(Beginning of Data supplied)

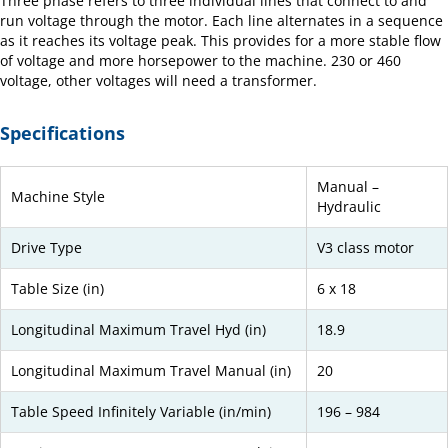
Three phase refers to three individual lines that connect to and
run voltage through the motor. Each line alternates in a sequence
as it reaches its voltage peak. This provides for a more stable flow
of voltage and more horsepower to the machine. 230 or 460
voltage, other voltages will need a transformer.
Specifications
Manual –
Machine Style
Hydraulic
Drive Type
V3 class motor
Table Size (in)
6 x 18
Longitudinal Maximum Travel Hyd (in)
18.9
Longitudinal Maximum Travel Manual (in)
20
Table Speed Infinitely Variable (in/min)
196 – 984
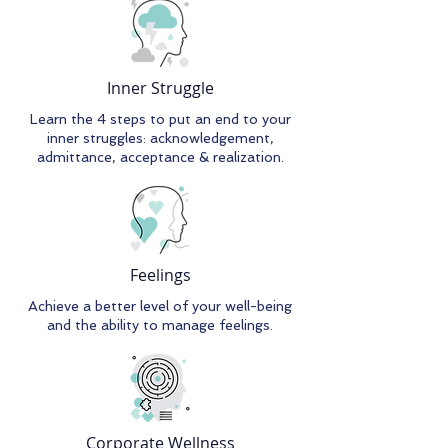
Inner Struggle
Learn the 4 steps to put an end to your
inner struggles: acknowledgement,
admittance, acceptance & realization.
Feelings
Achieve a better level of your well-being
and the ability to manage feelings.
Corporate Wellness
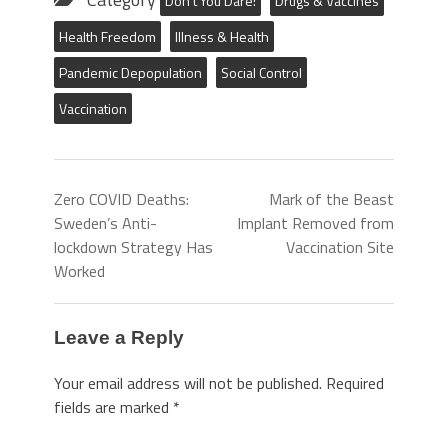
Don't You Dare!
Drugs & Vaccines
Health Freedom
Illness & Health
Pandemic Depopulation
Social Control
Vaccination
Zero COVID Deaths:
Mark of the Beast
Sweden’s Anti-
Implant Removed from
lockdown Strategy Has
Vaccination Site
Worked
Leave a Reply
Your email address will not be published.
Required
fields are marked
*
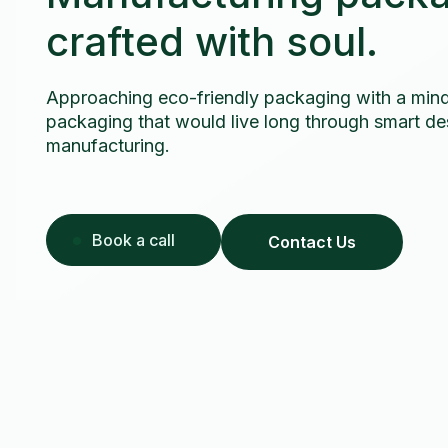
crafted with soul.
Approaching eco-friendly packaging with a mind
packaging that would live long through smart des
manufacturing.
Book a call
Contact Us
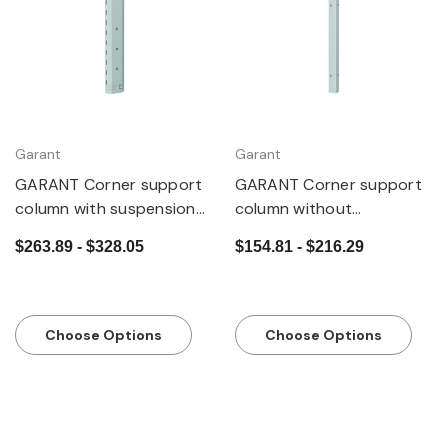
Garant
Garant
GARANT Corner support
GARANT Corner support
column with suspension
column without
slots
suspension slots
$263.89 - $328.05
$154.81 - $216.29
Choose Options
Choose Options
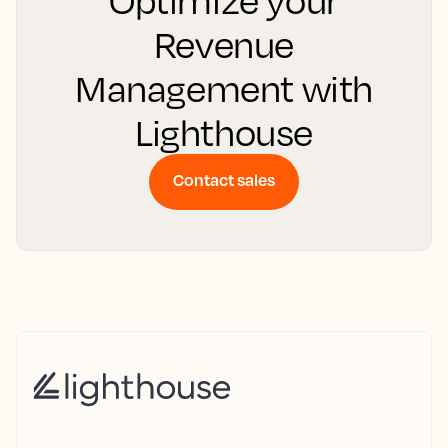
Optimize your
Revenue
Management with
Lighthouse
Contact sales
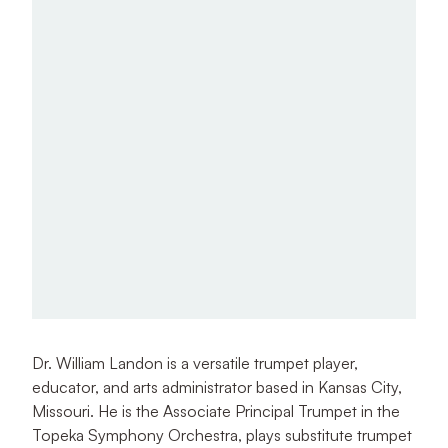
Dr. William Landon is a versatile trumpet player,
educator, and arts administrator based in Kansas City,
Missouri. He is the Associate Principal Trumpet in the
Topeka Symphony Orchestra, plays substitute trumpet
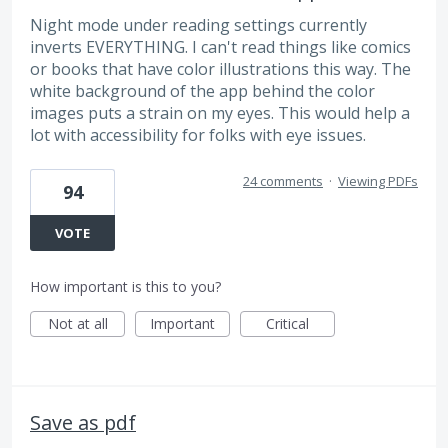
Night mode under reading settings currently
inverts EVERYTHING. I can't read things like comics
or books that have color illustrations this way. The
white background of the app behind the color
images puts a strain on my eyes. This would help a
lot with accessibility for folks with eye issues.
24 comments
·
Viewing PDFs
94
VOTE
How important is this to you?
Not at all
Important
Critical
Save as pdf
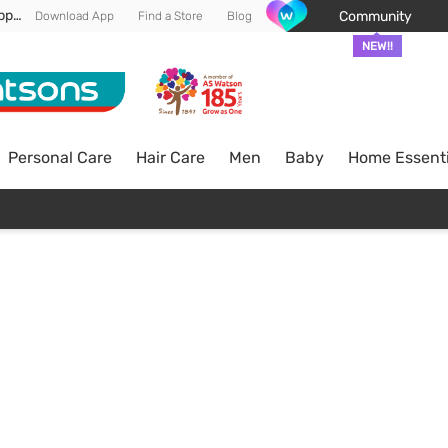
Enjoy FREE DELIVERY min spend of RM 100* (WM) *T&Cs apply
Community
Download App
Find a Store
Blog
NEW!!
Personal Care
Hair Care
Men
Baby
Home Essenti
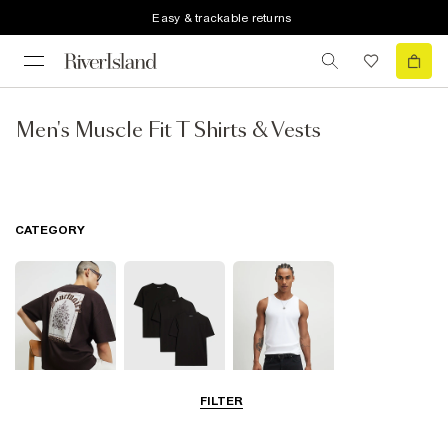
Easy & trackable returns
Men's Muscle Fit T Shirts & Vests
CATEGORY
FILTER
T-Shirts
Multipacks
Vests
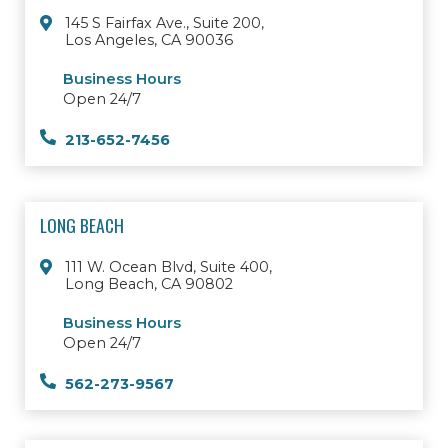
145 S Fairfax Ave., Suite 200,
Los Angeles, CA 90036
Business Hours
Open 24/7
213-652-7456
LONG BEACH
111 W. Ocean Blvd, Suite 400,
Long Beach, CA 90802
Business Hours
Open 24/7
562-273-9567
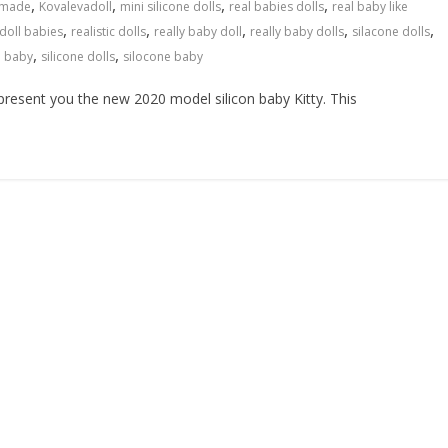
,
,
,
,
made
Kovalevadoll
mini silicone dolls
real babies dolls
real baby like
,
,
,
,
,
 doll babies
realistic dolls
really baby doll
really baby dolls
silacone dolls
,
,
e baby
silicone dolls
silocone baby
resent you the new 2020 model silicon baby Kitty. This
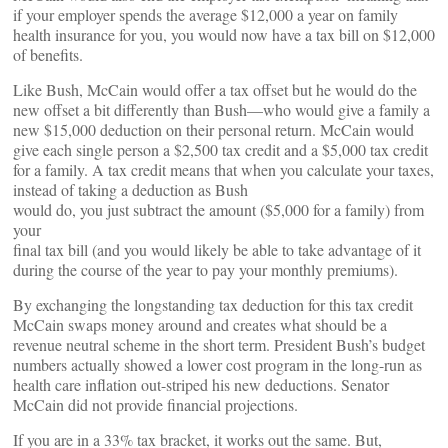
if your employer spends the average $12,000 a year on family
health insurance for you, you would now have a tax bill on $12,000
of benefits.
Like Bush, McCain would offer a tax offset but he would do the
new offset a bit differently than Bush—who would give a family a
new $15,000 deduction on their personal return. McCain would
give each single person a $2,500 tax credit and a $5,000 tax credit
for a family. A tax credit means that when you calculate your taxes,
instead of taking a deduction as Bush
would do, you just subtract the amount ($5,000 for a family) from
your
final tax bill (and you would likely be able to take advantage of it
during the course of the year to pay your monthly premiums).
By exchanging the longstanding tax deduction for this tax credit
McCain swaps money around and creates what should be a
revenue neutral scheme in the short term. President Bush’s budget
numbers actually showed a lower cost program in the long-run as
health care inflation out-striped his new deductions. Senator
McCain did not provide financial projections.
If you are in a 33% tax bracket, it works out the same. But,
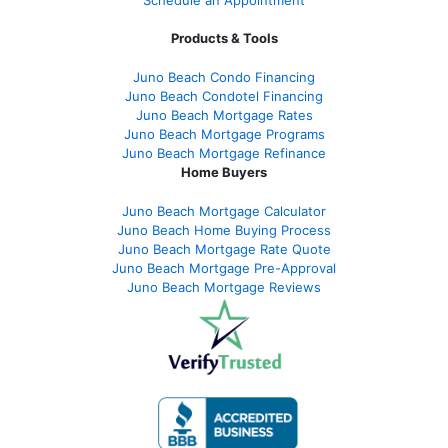
Products & Tools
Juno Beach Condo Financing
Juno Beach Condotel Financing
Juno Beach Mortgage Rates
Juno Beach Mortgage Programs
Juno Beach Mortgage Refinance
Home Buyers
Juno Beach Mortgage Calculator
Juno Beach Home Buying Process
Juno Beach Mortgage Rate Quote
Juno Beach Mortgage Pre-Approval
Juno Beach Mortgage Reviews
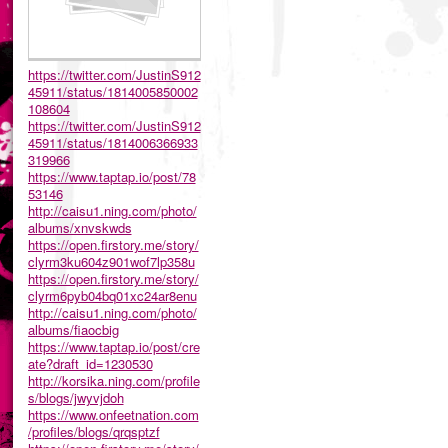
https://twitter.com/JustinS912
45911/status/1814005850002
108604
https://twitter.com/JustinS912
45911/status/1814006366933
319966
https://www.taptap.io/post/78
53146
http://caisu1.ning.com/photo/
albums/xnvskwds
https://open.firstory.me/story/
clyrm3ku604z901wof7lp358u
https://open.firstory.me/story/
clyrm6pyb04bq01xc24ar8enu
http://caisu1.ning.com/photo/
albums/fiaocbig
https://www.taptap.io/post/cre
ate?draft_id=1230530
http://korsika.ning.com/profile
s/blogs/jwyvjdoh
https://www.onfeetnation.com
/profiles/blogs/qrqsptzf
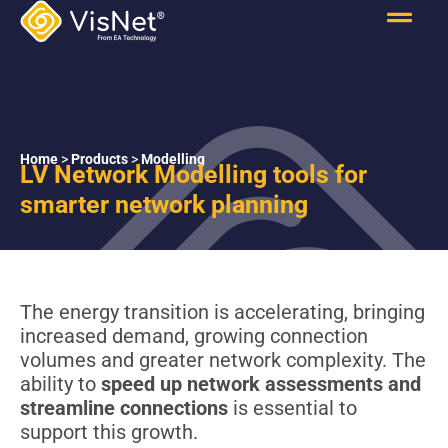
Home
>
Products
>
Modelling
LV Network Modelling tools for
smarter network planning
The energy transition is accelerating, bringing
increased demand, growing connection
volumes and greater network complexity. The
ability to
speed up network assessments and
streamline connections
is essential to
support this growth.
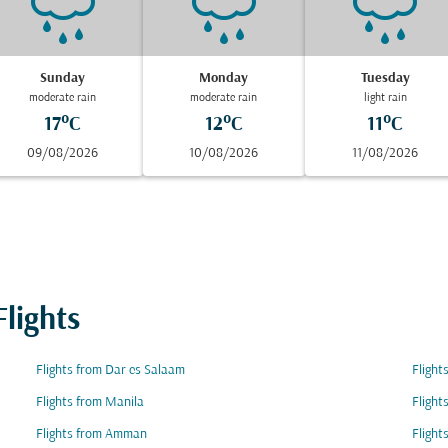
Sunday
Monday
Tuesday
moderate rain
moderate rain
light rain
17°C
12°C
11°C
09/08/2026
10/08/2026
11/08/2026
lights
Flights from Dar es Salaam
Flight
Flights from Manila
Flight
Flights from Amman
Flight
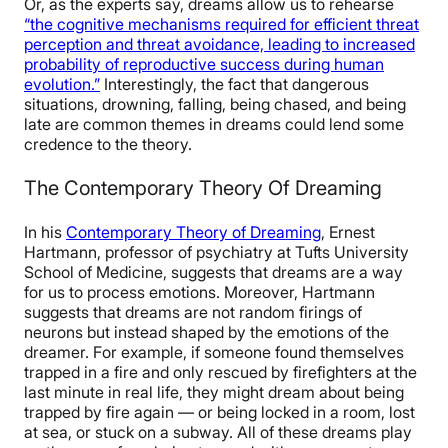
Or, as the experts say, dreams allow us to rehearse
“the cognitive mechanisms required for efficient threat
perception and threat avoidance, leading to increased
probability of reproductive success during human
evolution.”
Interestingly, the fact that dangerous
situations, drowning, falling, being chased, and being
late are common themes in dreams could lend some
credence to the theory.
The Contemporary Theory Of Dreaming
In his
Contemporary Theory of Dreaming
, Ernest
Hartmann, professor of psychiatry at Tufts University
School of Medicine, suggests that dreams are a way
for us to process emotions. Moreover, Hartmann
suggests that dreams are not random firings of
neurons but instead shaped by the emotions of the
dreamer. For example, if someone found themselves
trapped in a fire and only rescued by firefighters at the
last minute in real life, they might dream about being
trapped by fire again — or being locked in a room, lost
at sea, or stuck on a subway. All of these dreams play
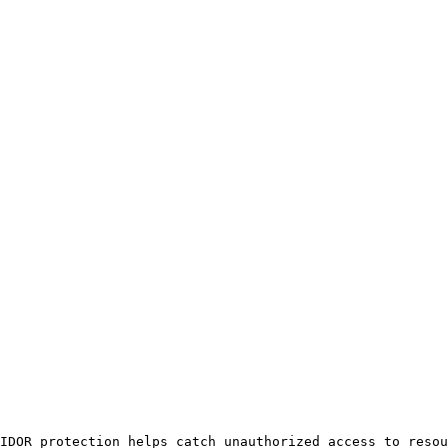
IDOR protection helps catch unauthorized access to resou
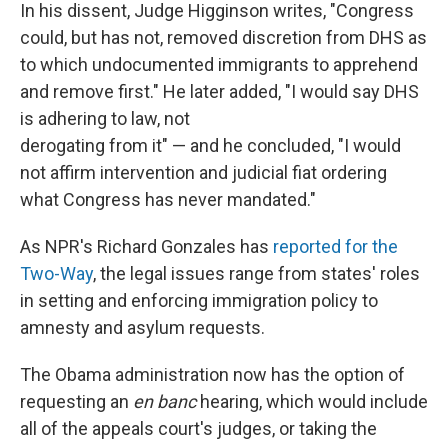
In his dissent, Judge Higginson writes, "Congress
could, but has not, removed discretion from DHS as
to which undocumented immigrants to apprehend
and remove first." He later added, "I would say DHS
is adhering to law, not
derogating from it" — and he concluded, "I would
not affirm intervention and judicial fiat ordering
what Congress has never mandated."
As NPR's Richard Gonzales has
reported for the
Two-Way
, the legal issues range from states' roles
in setting and enforcing immigration policy to
amnesty and asylum requests.
The Obama administration now has the option of
requesting an
en banc
hearing, which would include
all of the appeals court's judges, or taking the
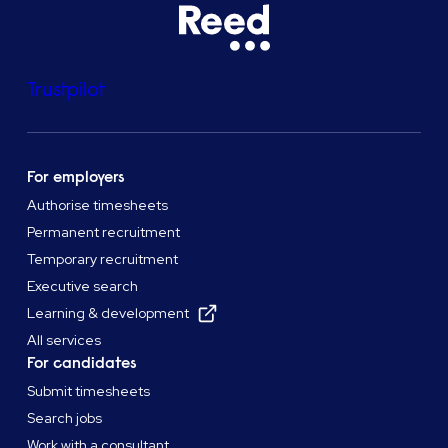
Trustpilot
For employers
Authorise timesheets
Permanent recruitment
Temporary recruitment
Executive search
Learning & development
All services
For candidates
Submit timesheets
Search jobs
Work with a consultant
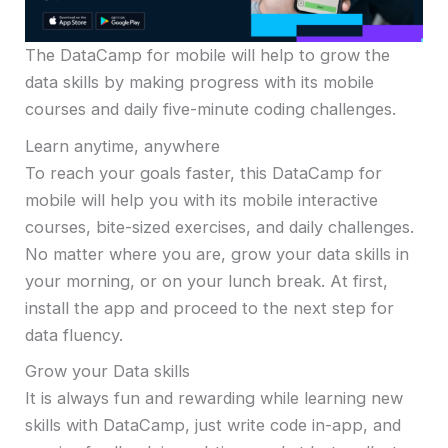
The DataCamp for mobile will help to grow the
data skills by making progress with its mobile
courses and daily five-minute coding challenges.
Learn anytime, anywhere
To reach your goals faster, this DataCamp for
mobile will help you with its mobile interactive
courses, bite-sized exercises, and daily challenges.
No matter where you are, grow your data skills in
your morning, or on your lunch break. At first,
install the app and proceed to the next step for
data fluency.
Grow your Data skills
It is always fun and rewarding while learning new
skills with DataCamp, just write code in-app, and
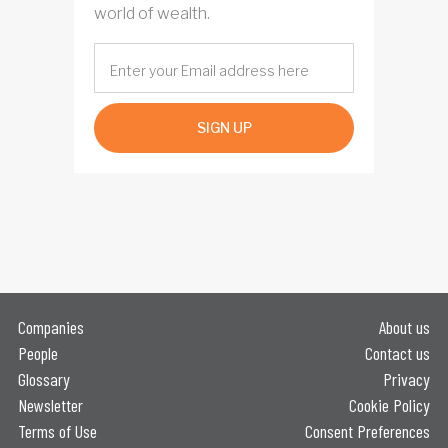
world of wealth.
SIGN UP
Companies
About us
People
Contact us
Glossary
Privacy
Newsletter
Cookie Policy
Terms of Use
Consent Preferences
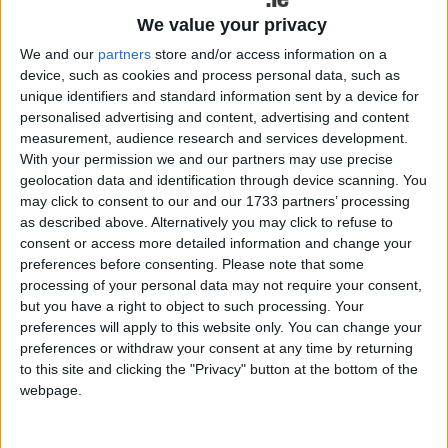
contact Galway Garda Station on 091-538000, the
We value your privacy
Garda Confidential Line on 1800666111, or and
We and our
partners
store and/or access information on a
Garda Station.
device, such as cookies and process personal data, such as
unique identifiers and standard information sent by a device for
Car stolen at Cnoc an Chaisleain,
personalised advertising and content, advertising and content
Oranmore
measurement, audience research and services development.
With your permission we and our partners may use precise
Gardai in Oranmore are investigating the burglary
geolocation data and identification through device scanning. You
of a house in the Cnoc An Chaisleain area of
may click to consent to our and our 1733 partners’ processing
as described above. Alternatively you may click to refuse to
Oranmore, Co Galway in the early hours of
consent or access more detailed information and change your
Saturday 24/5/2025 between 3am and 3:15 am.
preferences before consenting.
Please note that some
processing of your personal data may not require your consent,
Entry was gained through the front door, a car key
but you have a right to object to such processing. Your
was removed from a console table and the car
preferences will apply to this website only. You can change your
was taken from the driveway.
preferences or withdraw your consent at any time by returning
to this site and clicking the "Privacy" button at the bottom of the
This vehicle is a Black Volkswagen estate
webpage.
registration 201D9036.
Gardaí at Oranmore are keen to speak to anyone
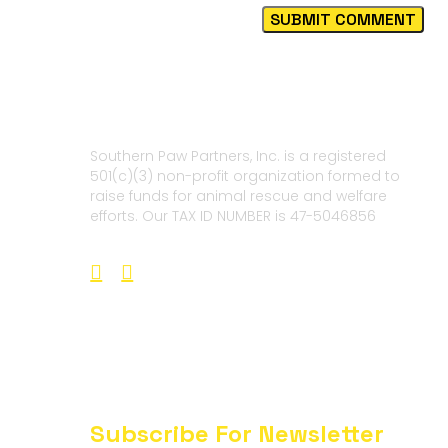
Southern Paw Partners, Inc. is a registered
501(c)(3) non-profit organization formed to
raise funds for animal rescue and welfare
efforts. Our TAX ID NUMBER is 47-5046856
Subscribe For Newsletter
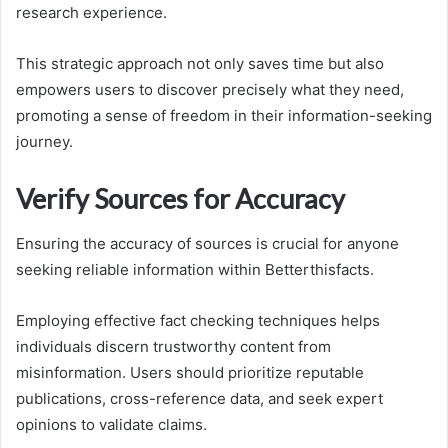
research experience.
This strategic approach not only saves time but also
empowers users to discover precisely what they need,
promoting a sense of freedom in their information-seeking
journey.
Verify Sources for Accuracy
Ensuring the accuracy of sources is crucial for anyone
seeking reliable information within Betterthisfacts.
Employing effective fact checking techniques helps
individuals discern trustworthy content from
misinformation. Users should prioritize reputable
publications, cross-reference data, and seek expert
opinions to validate claims.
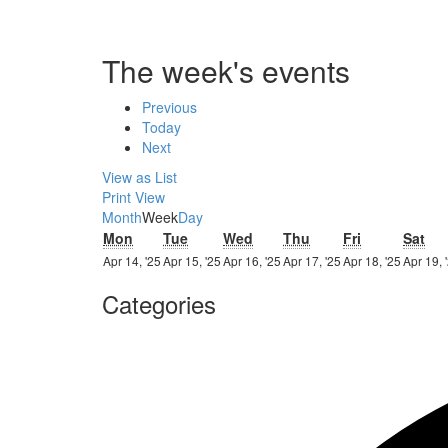
The week's events
Previous
Today
Next
View as
List
Print
View
Month
Week
Day
Monday
Tuesday
Wednesday
Thursday
Friday
Sat
Mon
Tue
Wed
Thu
Fri
Sat
14th
15th
16th
17th
18th
Apr 14, '25
Apr 15, '25
Apr 16, '25
Apr 17, '25
Apr 18, '25
Apr 19, 
April
April
April
April
April
Categories
2025
2025
2025
2025
2025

(End of Data supplied)

What is expected. Set down again, word for word, every line from the one with "for us to process" to the one with "from states' roles" in the entries above, and omit the pictures.

Task answer.
for us to process emotions. Moreover, Hartmann
suggests that dreams are not random firings of
neurons but instead shaped by the emotions of the
dreamer. For example, if someone found themselves
trapped in a fire and only rescued by firefighters at the
last minute in real life, they might dream about being
trapped by fire again — or being locked in a room, lost
at sea, or stuck on a subway. All of these dreams play
IDOR protection helps catch unauthorized access to resou
In his dissent, Judge Higginson writes, "Congress
could, but has not, removed discretion from DHS as
to which undocumented immigrants to apprehend
and remove first." He later added, "I would say DHS
is adhering to law, not
derogating from it" — and he concluded, "I would
not affirm intervention and judicial fiat ordering
what Congress has never mandated."
As NPR's Richard Gonzales has
reported for the
Two-Way
, the legal issues range from states' roles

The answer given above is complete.